Given [1] and [2], Evaluation(s₀) is equivalent to first doing Evaluation(O₁) (which evaluates all and only the modules { O₁...O_k }) followed then by Evaluation(s₀). This has no effect on evaluation order, SCC detection, or on the modules in the stack when discovering a module not in the { O₁...O_k } set.

The effect of Evaluation(O₁) is that when we will then do Evaluation(s₀) all the modules { O₁...O_k } will have already been evaluated, thus we skip them in the DFS tree.

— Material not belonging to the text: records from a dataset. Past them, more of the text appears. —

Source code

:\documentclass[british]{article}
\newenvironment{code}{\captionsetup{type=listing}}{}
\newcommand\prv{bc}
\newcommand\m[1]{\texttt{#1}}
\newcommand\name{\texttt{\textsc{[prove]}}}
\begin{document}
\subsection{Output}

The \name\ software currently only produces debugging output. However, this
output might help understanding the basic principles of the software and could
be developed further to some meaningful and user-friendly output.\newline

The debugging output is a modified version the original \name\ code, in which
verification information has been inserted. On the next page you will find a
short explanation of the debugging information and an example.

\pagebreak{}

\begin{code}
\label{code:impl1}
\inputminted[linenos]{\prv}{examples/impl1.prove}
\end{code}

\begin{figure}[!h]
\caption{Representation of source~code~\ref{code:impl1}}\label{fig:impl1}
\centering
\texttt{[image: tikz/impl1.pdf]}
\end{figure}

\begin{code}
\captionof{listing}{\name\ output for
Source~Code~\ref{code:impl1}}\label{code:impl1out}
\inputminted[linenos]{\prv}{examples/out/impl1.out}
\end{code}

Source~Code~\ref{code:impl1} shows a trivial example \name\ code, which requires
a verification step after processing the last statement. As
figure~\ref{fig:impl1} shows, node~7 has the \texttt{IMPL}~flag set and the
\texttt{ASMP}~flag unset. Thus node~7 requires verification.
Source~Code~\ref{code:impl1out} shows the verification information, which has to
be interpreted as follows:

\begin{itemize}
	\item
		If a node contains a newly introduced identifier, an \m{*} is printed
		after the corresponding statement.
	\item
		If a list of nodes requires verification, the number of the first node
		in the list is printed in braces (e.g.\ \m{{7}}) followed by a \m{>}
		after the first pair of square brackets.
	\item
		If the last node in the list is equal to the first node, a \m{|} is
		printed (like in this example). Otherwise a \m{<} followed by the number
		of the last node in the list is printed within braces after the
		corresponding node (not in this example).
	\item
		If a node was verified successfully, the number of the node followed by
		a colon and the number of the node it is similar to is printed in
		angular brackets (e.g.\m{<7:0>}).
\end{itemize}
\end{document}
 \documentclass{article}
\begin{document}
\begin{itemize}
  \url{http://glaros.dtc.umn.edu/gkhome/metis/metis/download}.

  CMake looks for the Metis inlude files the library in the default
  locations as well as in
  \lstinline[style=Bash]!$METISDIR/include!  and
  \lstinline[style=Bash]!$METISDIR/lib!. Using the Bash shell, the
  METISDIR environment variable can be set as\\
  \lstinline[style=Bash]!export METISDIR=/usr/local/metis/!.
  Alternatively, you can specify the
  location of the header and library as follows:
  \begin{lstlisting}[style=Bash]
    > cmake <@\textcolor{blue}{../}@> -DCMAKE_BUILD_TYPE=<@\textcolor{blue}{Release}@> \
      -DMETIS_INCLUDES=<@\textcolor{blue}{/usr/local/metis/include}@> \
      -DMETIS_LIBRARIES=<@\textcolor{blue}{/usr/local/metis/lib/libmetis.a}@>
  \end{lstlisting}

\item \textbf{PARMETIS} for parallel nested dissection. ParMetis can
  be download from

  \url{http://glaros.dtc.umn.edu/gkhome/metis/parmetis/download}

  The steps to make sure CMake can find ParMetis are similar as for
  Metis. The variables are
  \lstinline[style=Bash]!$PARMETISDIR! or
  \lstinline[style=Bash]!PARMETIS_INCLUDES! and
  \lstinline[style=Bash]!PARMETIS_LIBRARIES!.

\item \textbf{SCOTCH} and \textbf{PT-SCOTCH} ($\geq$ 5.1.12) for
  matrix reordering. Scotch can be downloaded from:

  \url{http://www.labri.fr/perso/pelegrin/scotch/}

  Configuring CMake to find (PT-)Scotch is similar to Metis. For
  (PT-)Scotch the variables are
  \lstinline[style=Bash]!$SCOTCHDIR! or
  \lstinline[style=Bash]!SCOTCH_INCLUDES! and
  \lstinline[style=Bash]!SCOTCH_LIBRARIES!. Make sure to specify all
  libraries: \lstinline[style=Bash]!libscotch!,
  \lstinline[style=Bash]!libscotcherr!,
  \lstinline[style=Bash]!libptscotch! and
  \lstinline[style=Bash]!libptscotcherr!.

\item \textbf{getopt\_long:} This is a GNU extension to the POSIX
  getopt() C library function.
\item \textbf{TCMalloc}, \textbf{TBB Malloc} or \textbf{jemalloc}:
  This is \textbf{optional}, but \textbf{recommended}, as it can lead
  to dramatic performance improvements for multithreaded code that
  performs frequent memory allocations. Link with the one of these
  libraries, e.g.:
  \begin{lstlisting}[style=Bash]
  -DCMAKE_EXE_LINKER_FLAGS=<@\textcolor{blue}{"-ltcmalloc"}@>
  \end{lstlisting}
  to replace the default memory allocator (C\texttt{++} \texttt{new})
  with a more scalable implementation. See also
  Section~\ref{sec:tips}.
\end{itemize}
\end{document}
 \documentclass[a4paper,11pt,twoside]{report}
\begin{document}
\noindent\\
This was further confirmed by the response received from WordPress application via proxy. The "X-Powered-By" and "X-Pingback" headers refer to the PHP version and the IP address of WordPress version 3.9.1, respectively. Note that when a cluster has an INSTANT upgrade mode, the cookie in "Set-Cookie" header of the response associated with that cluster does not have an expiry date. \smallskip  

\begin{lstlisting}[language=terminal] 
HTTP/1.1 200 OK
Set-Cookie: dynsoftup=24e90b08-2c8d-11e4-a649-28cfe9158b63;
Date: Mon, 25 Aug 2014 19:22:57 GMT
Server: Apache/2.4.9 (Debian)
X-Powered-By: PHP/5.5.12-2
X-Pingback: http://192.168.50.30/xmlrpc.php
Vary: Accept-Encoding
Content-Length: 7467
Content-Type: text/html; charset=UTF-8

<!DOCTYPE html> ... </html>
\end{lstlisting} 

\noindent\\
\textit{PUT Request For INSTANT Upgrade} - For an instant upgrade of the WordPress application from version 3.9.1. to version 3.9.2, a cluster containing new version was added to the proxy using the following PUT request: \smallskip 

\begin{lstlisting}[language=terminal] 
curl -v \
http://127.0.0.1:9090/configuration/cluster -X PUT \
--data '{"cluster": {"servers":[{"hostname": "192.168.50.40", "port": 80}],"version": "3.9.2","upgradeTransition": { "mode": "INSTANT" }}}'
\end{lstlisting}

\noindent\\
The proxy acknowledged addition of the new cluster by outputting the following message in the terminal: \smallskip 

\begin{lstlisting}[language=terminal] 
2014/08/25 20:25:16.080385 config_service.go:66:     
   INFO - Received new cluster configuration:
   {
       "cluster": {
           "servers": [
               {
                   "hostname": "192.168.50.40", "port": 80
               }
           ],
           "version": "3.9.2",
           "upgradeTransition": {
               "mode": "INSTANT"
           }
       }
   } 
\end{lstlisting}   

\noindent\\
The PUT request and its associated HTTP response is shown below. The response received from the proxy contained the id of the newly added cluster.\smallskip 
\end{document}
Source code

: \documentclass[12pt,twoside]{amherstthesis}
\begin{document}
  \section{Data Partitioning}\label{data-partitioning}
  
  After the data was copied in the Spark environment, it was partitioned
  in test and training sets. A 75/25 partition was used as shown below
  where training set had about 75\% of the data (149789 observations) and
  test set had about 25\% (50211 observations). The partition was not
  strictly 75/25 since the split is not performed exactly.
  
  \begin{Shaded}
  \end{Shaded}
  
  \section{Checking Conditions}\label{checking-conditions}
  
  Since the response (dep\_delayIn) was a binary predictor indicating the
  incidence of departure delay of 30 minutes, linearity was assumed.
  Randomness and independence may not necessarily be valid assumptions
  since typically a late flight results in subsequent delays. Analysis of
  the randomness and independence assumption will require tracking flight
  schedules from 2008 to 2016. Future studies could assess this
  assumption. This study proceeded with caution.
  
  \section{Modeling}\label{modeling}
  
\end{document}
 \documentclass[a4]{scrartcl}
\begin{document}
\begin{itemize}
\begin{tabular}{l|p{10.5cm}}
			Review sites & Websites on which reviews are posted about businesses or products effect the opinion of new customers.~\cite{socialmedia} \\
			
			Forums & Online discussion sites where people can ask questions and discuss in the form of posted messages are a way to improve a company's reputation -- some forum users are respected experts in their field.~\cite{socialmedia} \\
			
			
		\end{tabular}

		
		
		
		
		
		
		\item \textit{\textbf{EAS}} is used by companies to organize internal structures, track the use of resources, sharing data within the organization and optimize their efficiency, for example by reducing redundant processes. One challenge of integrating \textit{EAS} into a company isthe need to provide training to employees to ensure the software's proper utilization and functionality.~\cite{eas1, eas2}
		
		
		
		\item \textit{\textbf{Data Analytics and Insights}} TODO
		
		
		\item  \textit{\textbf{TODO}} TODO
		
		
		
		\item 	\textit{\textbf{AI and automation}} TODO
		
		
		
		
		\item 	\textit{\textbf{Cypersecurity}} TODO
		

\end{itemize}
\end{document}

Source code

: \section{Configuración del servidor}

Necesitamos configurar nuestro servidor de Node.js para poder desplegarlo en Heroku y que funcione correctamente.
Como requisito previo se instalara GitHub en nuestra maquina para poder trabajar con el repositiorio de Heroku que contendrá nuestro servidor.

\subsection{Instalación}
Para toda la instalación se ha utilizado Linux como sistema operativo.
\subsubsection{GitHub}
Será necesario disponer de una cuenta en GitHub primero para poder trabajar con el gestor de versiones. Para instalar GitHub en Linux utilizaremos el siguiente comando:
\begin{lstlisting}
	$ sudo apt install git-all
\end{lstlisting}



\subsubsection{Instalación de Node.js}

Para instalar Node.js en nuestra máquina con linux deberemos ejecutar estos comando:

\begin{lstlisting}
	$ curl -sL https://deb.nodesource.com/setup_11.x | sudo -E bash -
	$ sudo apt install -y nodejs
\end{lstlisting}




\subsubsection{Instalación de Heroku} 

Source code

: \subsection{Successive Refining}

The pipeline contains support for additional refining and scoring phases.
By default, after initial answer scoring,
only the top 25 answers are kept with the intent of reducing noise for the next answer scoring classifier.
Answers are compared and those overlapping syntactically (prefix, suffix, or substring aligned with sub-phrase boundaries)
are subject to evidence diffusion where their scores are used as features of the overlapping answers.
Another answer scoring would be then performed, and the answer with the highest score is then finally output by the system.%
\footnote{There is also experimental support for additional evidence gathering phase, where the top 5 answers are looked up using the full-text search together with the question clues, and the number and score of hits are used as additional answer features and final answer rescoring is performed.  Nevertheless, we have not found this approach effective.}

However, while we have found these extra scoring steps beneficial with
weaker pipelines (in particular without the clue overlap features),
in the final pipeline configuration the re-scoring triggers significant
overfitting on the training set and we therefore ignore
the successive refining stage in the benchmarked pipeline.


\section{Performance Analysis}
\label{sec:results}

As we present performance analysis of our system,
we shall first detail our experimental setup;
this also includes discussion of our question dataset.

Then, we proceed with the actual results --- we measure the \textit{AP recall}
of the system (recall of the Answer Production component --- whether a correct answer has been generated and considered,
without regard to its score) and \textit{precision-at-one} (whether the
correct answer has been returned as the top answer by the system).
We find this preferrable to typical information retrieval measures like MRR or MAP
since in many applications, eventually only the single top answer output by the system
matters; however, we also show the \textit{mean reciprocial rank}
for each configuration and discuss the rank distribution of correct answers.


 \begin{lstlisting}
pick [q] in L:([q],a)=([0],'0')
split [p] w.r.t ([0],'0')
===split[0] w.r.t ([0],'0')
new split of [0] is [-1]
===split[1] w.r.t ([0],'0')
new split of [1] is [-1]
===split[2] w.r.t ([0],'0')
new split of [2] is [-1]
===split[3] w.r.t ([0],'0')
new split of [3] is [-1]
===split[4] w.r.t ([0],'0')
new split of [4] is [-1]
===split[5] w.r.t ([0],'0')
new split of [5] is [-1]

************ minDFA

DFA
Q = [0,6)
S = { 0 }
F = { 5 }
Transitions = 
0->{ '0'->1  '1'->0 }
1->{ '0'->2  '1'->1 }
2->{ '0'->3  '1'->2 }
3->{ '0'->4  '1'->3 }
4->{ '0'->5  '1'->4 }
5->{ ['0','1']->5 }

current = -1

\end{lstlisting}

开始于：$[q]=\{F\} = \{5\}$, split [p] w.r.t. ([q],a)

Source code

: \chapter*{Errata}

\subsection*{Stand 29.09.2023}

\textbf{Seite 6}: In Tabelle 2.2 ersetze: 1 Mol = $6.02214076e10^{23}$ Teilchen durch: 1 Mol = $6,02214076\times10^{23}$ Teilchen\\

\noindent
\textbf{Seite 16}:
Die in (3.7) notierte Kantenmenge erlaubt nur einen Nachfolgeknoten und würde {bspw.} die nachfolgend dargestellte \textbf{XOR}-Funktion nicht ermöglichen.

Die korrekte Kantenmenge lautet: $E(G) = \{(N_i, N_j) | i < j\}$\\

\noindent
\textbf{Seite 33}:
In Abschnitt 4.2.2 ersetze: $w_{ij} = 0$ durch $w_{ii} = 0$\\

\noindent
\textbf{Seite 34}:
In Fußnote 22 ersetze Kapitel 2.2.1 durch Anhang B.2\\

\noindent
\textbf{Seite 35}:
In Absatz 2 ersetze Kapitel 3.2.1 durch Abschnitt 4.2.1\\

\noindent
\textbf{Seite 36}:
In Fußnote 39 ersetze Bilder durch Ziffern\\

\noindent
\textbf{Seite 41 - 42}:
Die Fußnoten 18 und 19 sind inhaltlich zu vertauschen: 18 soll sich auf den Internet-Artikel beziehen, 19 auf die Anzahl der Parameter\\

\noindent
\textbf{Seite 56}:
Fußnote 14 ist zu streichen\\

Let's call D'(...) the discovery indexes of this Evaluation(s₀) that happens after Evaluation(O₁).

We have that for each module P:

• if D(P) > D(O_k), then D'(P) = D(P) - k < D(P).
• if D(P) < D(O₁), then D'(P) = D(P).

Thus we have that:

• D'(s₀)=D(s₀)=S(s₀), ..., D'(s_j-1)=D(s_j-1)=S(s_j-1)
• D'(s_j-1) < D'(s_j) < D(s_j)
• D'(s_j+1) < D(s_j+1)
• ...
• D'(M) < D(M)

Now, we repeat from [*]:

• either D'(M)=S(M), in which case we are done because we reached an equivalent situation in which the discovery index and the stack depth index of M correspond
• or D'(M)>S(M), in which case we do the whole process again to pre-evaluate a subtree while keeping the equivalence, obtaining a D''(M)<D'(M)<D(M). Iterating, we keep decreasing the discovery index of M, until when it must converge to being the same as S(M) (because we are decreasing it by at least 1 at each iteration).